Yeah I got the "N's" a few weeks ago. Loving the stealth look of the new logo. Ride so far has been great. Logged over 400 miles on the bike so far.


----------



## looigi (Nov 24, 2010)

Neuvations have been working fine for me and a few other very experienced riders around here. Great customer service too. I would not hesitate to recommend them if they conform to what you're looking for. If you're a totally weight weenie, you can pull the stickers off and save 14 gm on a wheel set. This is for the longer full "Neuvation" stickers.


----------



## motobecane69 (Apr 8, 2011)

i can't imagine Giant's stock wheels would be any good. most road bikes stock wheels are far from ideal. you already said the giant wheels were 8 oz heavier (btw, wheels are usually measured in grams) thats half a lb, depending on where that weight is, it can be significant.
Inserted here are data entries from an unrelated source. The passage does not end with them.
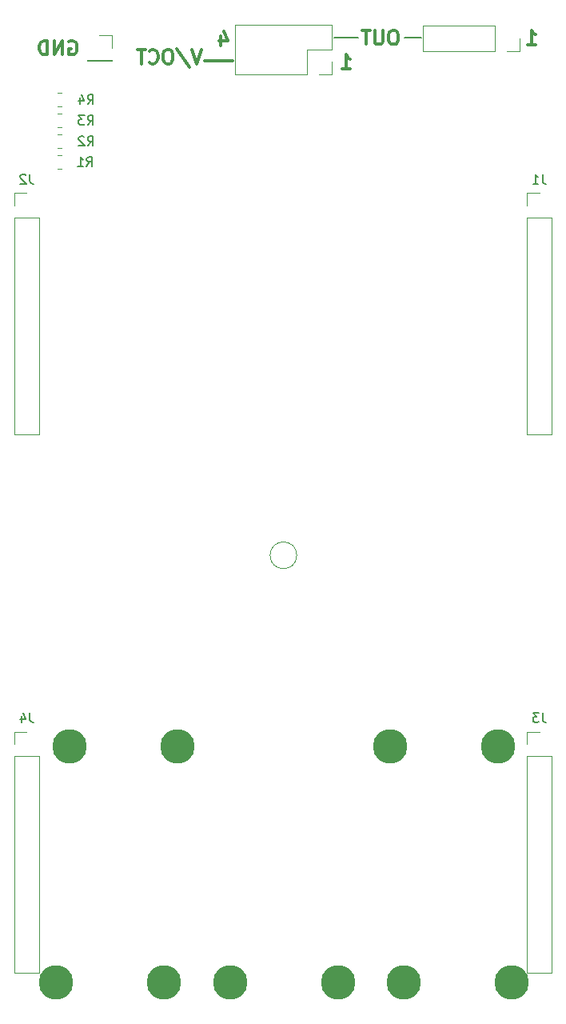
<source format=gbr>
%TF.GenerationSoftware,KiCad,Pcbnew,(6.0.11)*%
%TF.CreationDate,2023-04-28T10:51:55+01:00*%
%TF.ProjectId,Quadraphone_Controls_v2,51756164-7261-4706-986f-6e655f436f6e,rev?*%
%TF.SameCoordinates,Original*%
%TF.FileFunction,Legend,Bot*%
%TF.FilePolarity,Positive*%
%FSLAX46Y46*%
G04 Gerber Fmt 4.6, Leading zero omitted, Abs format (unit mm)*
G04 Created by KiCad (PCBNEW (6.0.11)) date 2023-04-28 10:51:55*
%MOMM*%
%LPD*%
G01*
G04 APERTURE LIST*
%ADD10C,0.150000*%
%ADD11C,0.300000*%
%ADD12C,0.120000*%
%ADD13C,3.650000*%
G04 APERTURE END LIST*
D10*
X94575000Y-45250000D02*
X92825000Y-45250000D01*
D11*
X71650000Y-47700000D02*
X74600000Y-47700000D01*
D10*
X87900000Y-45200000D02*
X85350000Y-45200000D01*
D11*
X91800000Y-44428571D02*
X91514285Y-44428571D01*
X91371428Y-44500000D01*
X91228571Y-44642857D01*
X91157142Y-44928571D01*
X91157142Y-45428571D01*
X91228571Y-45714285D01*
X91371428Y-45857142D01*
X91514285Y-45928571D01*
X91800000Y-45928571D01*
X91942857Y-45857142D01*
X92085714Y-45714285D01*
X92157142Y-45428571D01*
X92157142Y-44928571D01*
X92085714Y-44642857D01*
X91942857Y-44500000D01*
X91800000Y-44428571D01*
X90514285Y-44428571D02*
X90514285Y-45642857D01*
X90442857Y-45785714D01*
X90371428Y-45857142D01*
X90228571Y-45928571D01*
X89942857Y-45928571D01*
X89800000Y-45857142D01*
X89728571Y-45785714D01*
X89657142Y-45642857D01*
X89657142Y-44428571D01*
X89157142Y-44428571D02*
X88300000Y-44428571D01*
X88728571Y-45928571D02*
X88728571Y-44428571D01*
X73364285Y-45078571D02*
X73364285Y-46078571D01*
X73721428Y-44507142D02*
X74078571Y-45578571D01*
X73150000Y-45578571D01*
X86221428Y-48528571D02*
X87078571Y-48528571D01*
X86650000Y-48528571D02*
X86650000Y-47028571D01*
X86792857Y-47242857D01*
X86935714Y-47385714D01*
X87078571Y-47457142D01*
X57292857Y-45600000D02*
X57435714Y-45528571D01*
X57650000Y-45528571D01*
X57864285Y-45600000D01*
X58007142Y-45742857D01*
X58078571Y-45885714D01*
X58150000Y-46171428D01*
X58150000Y-46385714D01*
X58078571Y-46671428D01*
X58007142Y-46814285D01*
X57864285Y-46957142D01*
X57650000Y-47028571D01*
X57507142Y-47028571D01*
X57292857Y-46957142D01*
X57221428Y-46885714D01*
X57221428Y-46385714D01*
X57507142Y-46385714D01*
X56578571Y-47028571D02*
X56578571Y-45528571D01*
X55721428Y-47028571D01*
X55721428Y-45528571D01*
X55007142Y-47028571D02*
X55007142Y-45528571D01*
X54650000Y-45528571D01*
X54435714Y-45600000D01*
X54292857Y-45742857D01*
X54221428Y-45885714D01*
X54150000Y-46171428D01*
X54150000Y-46385714D01*
X54221428Y-46671428D01*
X54292857Y-46814285D01*
X54435714Y-46957142D01*
X54650000Y-47028571D01*
X55007142Y-47028571D01*
X71292857Y-46478571D02*
X70792857Y-47978571D01*
X70292857Y-46478571D01*
X68721428Y-46407142D02*
X70007142Y-48335714D01*
X67935714Y-46478571D02*
X67650000Y-46478571D01*
X67507142Y-46550000D01*
X67364285Y-46692857D01*
X67292857Y-46978571D01*
X67292857Y-47478571D01*
X67364285Y-47764285D01*
X67507142Y-47907142D01*
X67650000Y-47978571D01*
X67935714Y-47978571D01*
X68078571Y-47907142D01*
X68221428Y-47764285D01*
X68292857Y-47478571D01*
X68292857Y-46978571D01*
X68221428Y-46692857D01*
X68078571Y-46550000D01*
X67935714Y-46478571D01*
X65792857Y-47835714D02*
X65864285Y-47907142D01*
X66078571Y-47978571D01*
X66221428Y-47978571D01*
X66435714Y-47907142D01*
X66578571Y-47764285D01*
X66650000Y-47621428D01*
X66721428Y-47335714D01*
X66721428Y-47121428D01*
X66650000Y-46835714D01*
X66578571Y-46692857D01*
X66435714Y-46550000D01*
X66221428Y-46478571D01*
X66078571Y-46478571D01*
X65864285Y-46550000D01*
X65792857Y-46621428D01*
X65364285Y-46478571D02*
X64507142Y-46478571D01*
X64935714Y-47978571D02*
X64935714Y-46478571D01*
X105871428Y-45978571D02*
X106728571Y-45978571D01*
X106300000Y-45978571D02*
X106300000Y-44478571D01*
X106442857Y-44692857D01*
X106585714Y-44835714D01*
X106728571Y-44907142D01*
D10*
%TO.C,R4*%
X59266666Y-52252380D02*
X59600000Y-51776190D01*
X59838095Y-52252380D02*
X59838095Y-51252380D01*
X59457142Y-51252380D01*
X59361904Y-51300000D01*
X59314285Y-51347619D01*
X59266666Y-51442857D01*
X59266666Y-51585714D01*
X59314285Y-51680952D01*
X59361904Y-51728571D01*
X59457142Y-51776190D01*
X59838095Y-51776190D01*
X58409523Y-51585714D02*
X58409523Y-52252380D01*
X58647619Y-51204761D02*
X58885714Y-51919047D01*
X58266666Y-51919047D01*
%TO.C,R3*%
X59266666Y-54452380D02*
X59600000Y-53976190D01*
X59838095Y-54452380D02*
X59838095Y-53452380D01*
X59457142Y-53452380D01*
X59361904Y-53500000D01*
X59314285Y-53547619D01*
X59266666Y-53642857D01*
X59266666Y-53785714D01*
X59314285Y-53880952D01*
X59361904Y-53928571D01*
X59457142Y-53976190D01*
X59838095Y-53976190D01*
X58933333Y-53452380D02*
X58314285Y-53452380D01*
X58647619Y-53833333D01*
X58504761Y-53833333D01*
X58409523Y-53880952D01*
X58361904Y-53928571D01*
X58314285Y-54023809D01*
X58314285Y-54261904D01*
X58361904Y-54357142D01*
X58409523Y-54404761D01*
X58504761Y-54452380D01*
X58790476Y-54452380D01*
X58885714Y-54404761D01*
X58933333Y-54357142D01*
%TO.C,R2*%
X59266666Y-56652380D02*
X59600000Y-56176190D01*
X59838095Y-56652380D02*
X59838095Y-55652380D01*
X59457142Y-55652380D01*
X59361904Y-55700000D01*
X59314285Y-55747619D01*
X59266666Y-55842857D01*
X59266666Y-55985714D01*
X59314285Y-56080952D01*
X59361904Y-56128571D01*
X59457142Y-56176190D01*
X59838095Y-56176190D01*
X58885714Y-55747619D02*
X58838095Y-55700000D01*
X58742857Y-55652380D01*
X58504761Y-55652380D01*
X58409523Y-55700000D01*
X58361904Y-55747619D01*
X58314285Y-55842857D01*
X58314285Y-55938095D01*
X58361904Y-56080952D01*
X58933333Y-56652380D01*
X58314285Y-56652380D01*
%TO.C,R1*%
X59166666Y-58852380D02*
X59500000Y-58376190D01*
X59738095Y-58852380D02*
X59738095Y-57852380D01*
X59357142Y-57852380D01*
X59261904Y-57900000D01*
X59214285Y-57947619D01*
X59166666Y-58042857D01*
X59166666Y-58185714D01*
X59214285Y-58280952D01*
X59261904Y-58328571D01*
X59357142Y-58376190D01*
X59738095Y-58376190D01*
X58214285Y-58852380D02*
X58785714Y-58852380D01*
X58500000Y-58852380D02*
X58500000Y-57852380D01*
X58595238Y-57995238D01*
X58690476Y-58090476D01*
X58785714Y-58138095D01*
%TO.C,J3*%
X107433333Y-116682380D02*
X107433333Y-117396666D01*
X107480952Y-117539523D01*
X107576190Y-117634761D01*
X107719047Y-117682380D01*
X107814285Y-117682380D01*
X107052380Y-116682380D02*
X106433333Y-116682380D01*
X106766666Y-117063333D01*
X106623809Y-117063333D01*
X106528571Y-117110952D01*
X106480952Y-117158571D01*
X106433333Y-117253809D01*
X106433333Y-117491904D01*
X106480952Y-117587142D01*
X106528571Y-117634761D01*
X106623809Y-117682380D01*
X106909523Y-117682380D01*
X107004761Y-117634761D01*
X107052380Y-117587142D01*
%TO.C,J4*%
X53133333Y-116682380D02*
X53133333Y-117396666D01*
X53180952Y-117539523D01*
X53276190Y-117634761D01*
X53419047Y-117682380D01*
X53514285Y-117682380D01*
X52228571Y-117015714D02*
X52228571Y-117682380D01*
X52466666Y-116634761D02*
X52704761Y-117349047D01*
X52085714Y-117349047D01*
%TO.C,J1*%
X107433333Y-59682380D02*
X107433333Y-60396666D01*
X107480952Y-60539523D01*
X107576190Y-60634761D01*
X107719047Y-60682380D01*
X107814285Y-60682380D01*
X106433333Y-60682380D02*
X107004761Y-60682380D01*
X106719047Y-60682380D02*
X106719047Y-59682380D01*
X106814285Y-59825238D01*
X106909523Y-59920476D01*
X107004761Y-59968095D01*
%TO.C,J2*%
X53133333Y-59682380D02*
X53133333Y-60396666D01*
X53180952Y-60539523D01*
X53276190Y-60634761D01*
X53419047Y-60682380D01*
X53514285Y-60682380D01*
X52704761Y-59777619D02*
X52657142Y-59730000D01*
X52561904Y-59682380D01*
X52323809Y-59682380D01*
X52228571Y-59730000D01*
X52180952Y-59777619D01*
X52133333Y-59872857D01*
X52133333Y-59968095D01*
X52180952Y-60110952D01*
X52752380Y-60682380D01*
X52133333Y-60682380D01*
D12*
%TO.C,R4*%
X56527064Y-51065000D02*
X56072936Y-51065000D01*
X56527064Y-52535000D02*
X56072936Y-52535000D01*
%TO.C,R3*%
X56527064Y-53265000D02*
X56072936Y-53265000D01*
X56527064Y-54735000D02*
X56072936Y-54735000D01*
%TO.C,R2*%
X56527064Y-56935000D02*
X56072936Y-56935000D01*
X56527064Y-55465000D02*
X56072936Y-55465000D01*
%TO.C,R1*%
X56527064Y-57665000D02*
X56072936Y-57665000D01*
X56527064Y-59135000D02*
X56072936Y-59135000D01*
%TO.C,J13*%
X102430000Y-43970000D02*
X94750000Y-43970000D01*
X94750000Y-46630000D02*
X94750000Y-43970000D01*
X105030000Y-46630000D02*
X105030000Y-45300000D01*
X103700000Y-46630000D02*
X105030000Y-46630000D01*
X102430000Y-46630000D02*
X94750000Y-46630000D01*
X102430000Y-46630000D02*
X102430000Y-43970000D01*
%TO.C,J3*%
X105770000Y-118670000D02*
X105770000Y-120000000D01*
X107100000Y-118670000D02*
X105770000Y-118670000D01*
X108430000Y-121270000D02*
X108430000Y-144190000D01*
X105770000Y-121270000D02*
X105770000Y-144190000D01*
X108430000Y-144190000D02*
X105770000Y-144190000D01*
X108430000Y-121270000D02*
X105770000Y-121270000D01*
%TO.C,J14*%
X61830000Y-47630000D02*
X59170000Y-47630000D01*
X59170000Y-47570000D02*
X59170000Y-47630000D01*
X61830000Y-44970000D02*
X60500000Y-44970000D01*
X61830000Y-47570000D02*
X61830000Y-47630000D01*
X61830000Y-46300000D02*
X61830000Y-44970000D01*
X61830000Y-47570000D02*
X59170000Y-47570000D01*
%TO.C,J4*%
X54130000Y-121270000D02*
X54130000Y-144190000D01*
X51470000Y-118670000D02*
X51470000Y-120000000D01*
X54130000Y-144190000D02*
X51470000Y-144190000D01*
X51470000Y-121270000D02*
X51470000Y-144190000D01*
X52800000Y-118670000D02*
X51470000Y-118670000D01*
X54130000Y-121270000D02*
X51470000Y-121270000D01*
%TO.C,D1*%
X81414214Y-100000000D02*
G75*
G03*
X81414214Y-100000000I-1414214J0D01*
G01*
%TO.C,J1*%
X108430000Y-87190000D02*
X105770000Y-87190000D01*
X105770000Y-64270000D02*
X105770000Y-87190000D01*
X108430000Y-64270000D02*
X108430000Y-87190000D01*
X108430000Y-64270000D02*
X105770000Y-64270000D01*
X107100000Y-61670000D02*
X105770000Y-61670000D01*
X105770000Y-61670000D02*
X105770000Y-63000000D01*
%TO.C,J12*%
X82530000Y-49080000D02*
X82530000Y-46480000D01*
X82530000Y-49080000D02*
X74850000Y-49080000D01*
X74850000Y-49080000D02*
X74850000Y-43880000D01*
X85130000Y-43880000D02*
X74850000Y-43880000D01*
X83800000Y-49080000D02*
X85130000Y-49080000D01*
X82530000Y-46480000D02*
X85130000Y-46480000D01*
X85130000Y-49080000D02*
X85130000Y-47750000D01*
X85130000Y-46480000D02*
X85130000Y-43880000D01*
%TO.C,J2*%
X54130000Y-64270000D02*
X54130000Y-87190000D01*
X52800000Y-61670000D02*
X51470000Y-61670000D01*
X51470000Y-64270000D02*
X51470000Y-87190000D01*
X54130000Y-64270000D02*
X51470000Y-64270000D01*
X51470000Y-61670000D02*
X51470000Y-63000000D01*
X54130000Y-87190000D02*
X51470000Y-87190000D01*
%TD*%
D13*
%TO.C,J7*%
X102760000Y-120200000D03*
X91330000Y-120200000D03*
%TD*%
%TO.C,J9*%
X57330000Y-120200000D03*
X68760000Y-120200000D03*
%TD*%
%TO.C,J8*%
X92730000Y-145200000D03*
X104160000Y-145200000D03*
%TD*%
%TO.C,J10*%
X67360000Y-145200000D03*
X55930000Y-145200000D03*
%TD*%
%TO.C,J11*%
X85760000Y-145200000D03*
X74330000Y-145200000D03*
%TD*%
M02*

</source>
If the giants have brass nipples, and the neuvations alloy, that will save you 20 grams off the perimeter of the wheel. If the neuvation rim is lighter than the giant, that also saves you more weight at the rim; where it matters most. You should consider upgrading your tires. Michelin pro3race are selling for $35 or lss all over the place now and they roll great. A few months ago they were 65-$70


----------



## MRM1 (Sep 13, 2008)

motobecane69 said:


> Michelin pro3race are selling for $35 or lss all over the
> place now and they roll great. A few months ago they were 65-$70


Hmmm .... Wish I would have known this before I bought the Vittoria Zaffiro Pros. Good news, they dont seem to last that long. So I will probably get new tires in a year or less.

With the Neuvations. I have had great success with them. These are the wheels that were on my last bike and I transferred them over. The have 2100 miles on them and are still in great shape. And YES, Neuvation CS is top notch.


----------



## looigi (Nov 24, 2010)

MRM1 said:


> Hmmm .... Wish I would have known this before I bought the Vittoria Zaffiro Pros..


I've been getting Pro3s from Amazon for $38 and free shipping. Last Pro3 rear lasted me 3000 miles. They are being supplanted by the new Pro4s now.


----------



## MRM1 (Sep 13, 2008)

looigi said:


> I've been getting Pro3s from Amazon for $38 and free shipping. Last Pro3 rear lasted me 3000 miles. They are being supplanted by the new Pro4s now.


 In one review I read where they Pro3s are tight. With my Neuvations, I have a hard time with tires and if the Pro3s are known to be tight, that would be a problem for the install. The Neuvations are hard to get most any tire on, and Some tires are near impossible. Not a good idea if you flat on a ride.


----------